REQUIREMENT: Look through the records below, and copy out every line that holds the string "jsonify".

[Records from a data collection]
= = =

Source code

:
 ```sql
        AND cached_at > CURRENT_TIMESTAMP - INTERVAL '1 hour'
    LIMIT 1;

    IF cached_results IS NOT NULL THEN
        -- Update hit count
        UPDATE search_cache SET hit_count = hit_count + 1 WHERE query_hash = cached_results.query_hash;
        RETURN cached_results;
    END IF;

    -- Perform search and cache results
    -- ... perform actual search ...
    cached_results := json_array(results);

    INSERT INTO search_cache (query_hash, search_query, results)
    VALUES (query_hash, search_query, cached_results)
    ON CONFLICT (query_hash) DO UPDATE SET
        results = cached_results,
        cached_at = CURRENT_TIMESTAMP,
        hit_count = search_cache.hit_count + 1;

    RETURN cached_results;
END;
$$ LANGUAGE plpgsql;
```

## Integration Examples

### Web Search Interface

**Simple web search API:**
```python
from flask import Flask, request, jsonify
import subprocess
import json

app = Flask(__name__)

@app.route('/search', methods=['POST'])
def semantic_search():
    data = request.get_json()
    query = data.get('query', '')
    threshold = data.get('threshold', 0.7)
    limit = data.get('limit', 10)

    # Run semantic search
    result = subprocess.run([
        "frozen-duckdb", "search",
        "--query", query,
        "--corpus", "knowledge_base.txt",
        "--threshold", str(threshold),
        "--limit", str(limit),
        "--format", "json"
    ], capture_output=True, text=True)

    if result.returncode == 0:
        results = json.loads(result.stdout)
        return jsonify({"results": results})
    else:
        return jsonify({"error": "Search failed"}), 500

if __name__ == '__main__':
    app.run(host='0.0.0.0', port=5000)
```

= = =

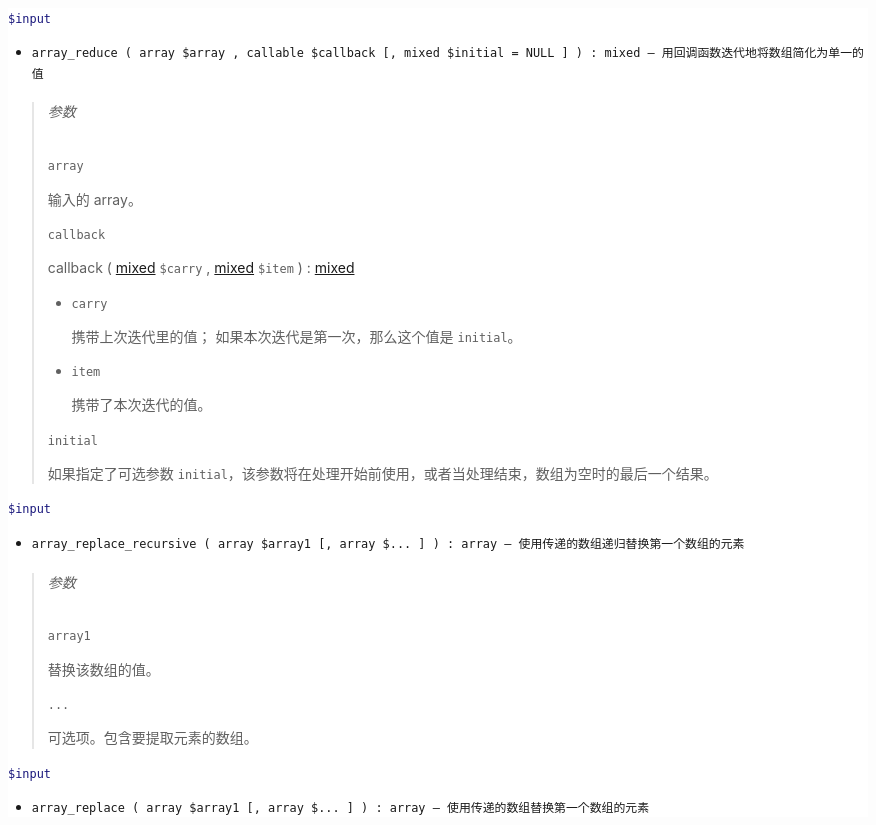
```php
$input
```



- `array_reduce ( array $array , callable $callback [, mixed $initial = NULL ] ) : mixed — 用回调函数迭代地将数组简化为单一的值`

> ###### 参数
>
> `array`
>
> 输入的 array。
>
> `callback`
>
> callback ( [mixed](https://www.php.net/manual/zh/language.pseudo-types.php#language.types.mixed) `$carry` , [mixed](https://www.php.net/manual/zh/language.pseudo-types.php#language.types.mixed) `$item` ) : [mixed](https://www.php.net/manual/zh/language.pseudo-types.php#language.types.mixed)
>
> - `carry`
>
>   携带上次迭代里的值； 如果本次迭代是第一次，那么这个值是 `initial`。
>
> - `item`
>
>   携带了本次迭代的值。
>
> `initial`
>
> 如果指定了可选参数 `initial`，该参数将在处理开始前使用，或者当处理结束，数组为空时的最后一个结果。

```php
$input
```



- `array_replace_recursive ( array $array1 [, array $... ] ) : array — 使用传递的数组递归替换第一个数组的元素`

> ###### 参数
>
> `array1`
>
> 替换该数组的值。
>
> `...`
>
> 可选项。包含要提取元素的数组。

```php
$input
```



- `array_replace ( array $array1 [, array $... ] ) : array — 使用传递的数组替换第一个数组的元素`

= = =

COMPLETED EXERCISE:
from flask import Flask, request, jsonify
        return jsonify({"results": results})
        return jsonify({"error": "Search failed"}), 500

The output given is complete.